16話――しゃる・うぃ・だんす!①
隣に立つカーリーの方を見ると、彼女も頷いた。私の抱いた違和感の通り――アレは、アイツらは『人造人間』だ。
(通りで美男が多いって言われるワケね)
まさかここで戦闘になることは無いでしょうけど、『組織』と繋がりがあるなら私達が恨まれている可能性はある。
そして『組織』に関わりがある人間はレギオンホース家だけじゃなく、ここに潜んでいるかもしれない。
(ユウちゃんはマークを連れて部屋に行ってるし、レイラちゃんは寝てるし……)
万が一戦闘になったら、面倒は避けられないわね。
私は長く息を吐いて、連中を見つめる。
『皆さん、本日は我が孫、ガースリーの誕生祝いにようこそおいでくださいました』
壮年の男性が喋りだす。妙に声が大きくなっているところから考えて、拡声系の魔道具を使ってるわね。
ってか、今日ってガースリーの誕生日パーティーだったわね、人を覚えるのに必死で忘れていたわ。

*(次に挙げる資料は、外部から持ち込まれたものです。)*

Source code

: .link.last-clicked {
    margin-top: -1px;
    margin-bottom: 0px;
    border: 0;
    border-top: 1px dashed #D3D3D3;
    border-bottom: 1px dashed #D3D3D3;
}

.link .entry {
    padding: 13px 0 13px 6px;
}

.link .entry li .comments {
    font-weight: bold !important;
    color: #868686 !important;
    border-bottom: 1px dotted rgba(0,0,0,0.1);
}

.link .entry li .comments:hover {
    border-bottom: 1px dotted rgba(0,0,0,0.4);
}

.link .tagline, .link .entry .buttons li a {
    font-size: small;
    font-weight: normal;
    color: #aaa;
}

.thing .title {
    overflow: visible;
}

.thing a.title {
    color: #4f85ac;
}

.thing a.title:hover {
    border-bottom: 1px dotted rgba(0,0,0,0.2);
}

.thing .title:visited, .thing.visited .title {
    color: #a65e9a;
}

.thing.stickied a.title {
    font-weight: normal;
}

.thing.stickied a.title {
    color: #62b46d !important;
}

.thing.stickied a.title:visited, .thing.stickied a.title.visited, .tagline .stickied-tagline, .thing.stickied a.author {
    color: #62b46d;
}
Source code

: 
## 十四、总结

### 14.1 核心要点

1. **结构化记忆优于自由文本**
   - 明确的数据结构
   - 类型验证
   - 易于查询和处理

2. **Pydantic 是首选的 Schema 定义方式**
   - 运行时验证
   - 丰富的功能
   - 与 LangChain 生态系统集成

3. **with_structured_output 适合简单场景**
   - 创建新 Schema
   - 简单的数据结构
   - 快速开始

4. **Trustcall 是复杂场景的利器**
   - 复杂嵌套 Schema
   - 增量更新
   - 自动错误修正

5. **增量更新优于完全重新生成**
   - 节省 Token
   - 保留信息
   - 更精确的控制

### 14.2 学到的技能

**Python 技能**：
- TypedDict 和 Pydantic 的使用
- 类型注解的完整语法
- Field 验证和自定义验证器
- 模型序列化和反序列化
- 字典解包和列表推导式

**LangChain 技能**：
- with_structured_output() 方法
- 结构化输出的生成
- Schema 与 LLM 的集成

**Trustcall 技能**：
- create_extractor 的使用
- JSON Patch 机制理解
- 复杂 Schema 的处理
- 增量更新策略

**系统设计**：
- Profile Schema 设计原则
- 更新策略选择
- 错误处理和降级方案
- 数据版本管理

ガーワンの横に出てくる、甘いマスクのイケメン。私と同じくらいの年代――彼がガースリーね。
『今年でこの子も、十六歳。来年は学院生になります。私や息子も通った王都学院ですが、この子もきっと素晴らしい時を過ごしてくると思います。ただ、我が家は代々、正直あまり頭の出来はよろしく無いので学業は心配ですが』
『お、お祖父様やめてください』
会場に笑い声が湧き上がる。至って普通、普通のスピーチ。しかし私はどうしても、彼らの素性が気になってしまう。
「(マリンくんちゃんさんにそれとなく探らせますか?)」
「(三つも敬称付けなくていいでしょ。いえ、ここは様子見よ)」
彼らが悪さをしているとは限らない。そもそも『組織』の目的も分かっていないから、関係者ってだけでしばくのも良くないしね。
私達が観察している間にも、ガーワンのスピーチは続く。
『皆様の一年も素晴らしいモノになりますように。では、乾杯!』
会場で一斉に「乾杯!」という声が響く。他の国や元の世界はどうか知らないが、こっちの世界の夜会では主催者が乾杯の音頭を取ったら全員で一斉にグラスを持ち上げ、飲み干すのが基本だ。
その時に「飲み干す」のがマナーであるため、主催は飲み物の量がちょうど良くなるまでスピーチをするのが決まりとなっている。
……のだけど、私のこのグラスさっきの強いお酒のままだわ。
(アクアに吸わせるしか無いわね)
なんか飲まないとマナー違反な気がしてちょっと気が引けるけれど、まぁバレないしさっきと同じようにアクアに吸わせて――
「これはこれは、イザベル様」
「むぐっ!」
――後ろから話しかけられ、咄嗟に飲み込んでしまった。
(やばっ、ミスったわね。あ、でも美味しい……でもやっぱ濃い!)
私は笑顔で振り向きながら、自分の状況を把握する。
(うん、脳は正常に働いてる。ただ一気に気持ち悪くなってきたわね……この体、酩酊しないで気持ち悪くなるタイプなのね)
お酒を楽しめるけど、既定値を超えたら吐くタイプ。もう今日はこれ以上飲めないわ。
なんて感想を浮かべつつ、話しかけてきた男――すなわちガースリーに向き直った。